The research participates in a wider ongoing program of WASH interventions in 21 rural communities in the Nongowa Chiefdom of the country’s Kenema District currently being undertaken by the Danish humanitarian engineering NGO Engineers
Without Borders Denmark (EWBDK) and their Sierra Leonean counterpart (EWBSL).
The approach to the research is inspired in part by the descriptive and explorative, context based case studies as described by Yin (2002) and Flyvbjerg (2006). The research however takes its theoretical and analytical point of departure in the sensibilities of ActorNetworkTheory. In this sense the ethnography conducted too, is ANTinflected, in that it pays attention to the relations that comprise the practices between heterogeneous sets of actors, human and nonhuman.

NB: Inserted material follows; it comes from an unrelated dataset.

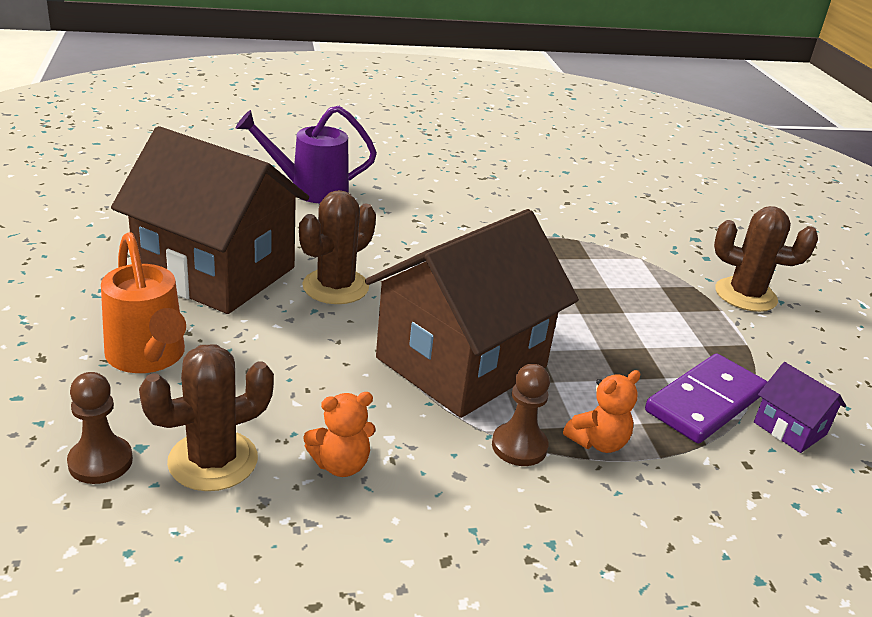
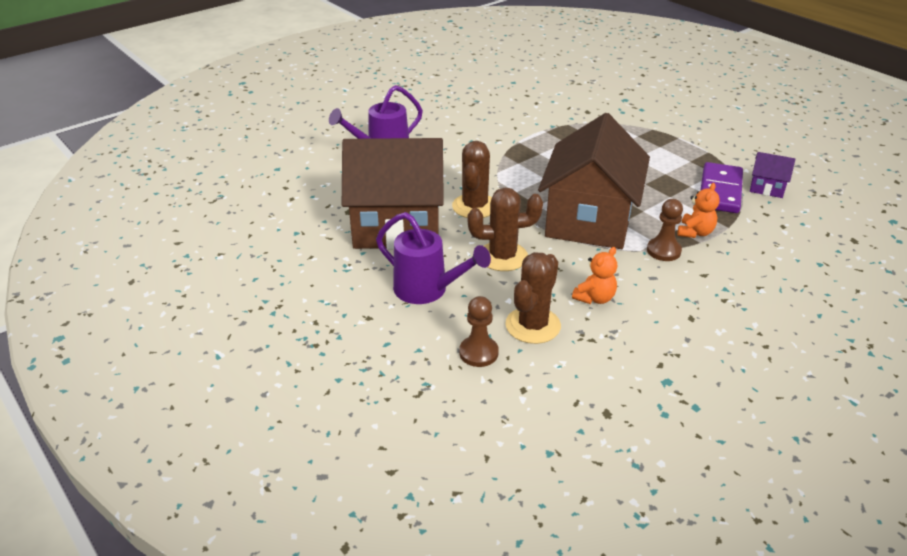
camera: 25 degrees left, 5 degrees up
orange watering can [101,232,186,373] -> purple watering can [376,212,491,304]
brown cactus [714,206,818,312] -> brown cactus moved to [468,188,543,271]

The product of the research is a map of practices that comprise these WASH interventions which can be used in navigating and rearranging work practices. What it implies and in turn requires is that work of HDCs, NGOs, Local Governments, researchers and so forth work together in a broader sense of community.
Further brought into focus in this study is how this type of research might contribute to discussions in the broader development discourse.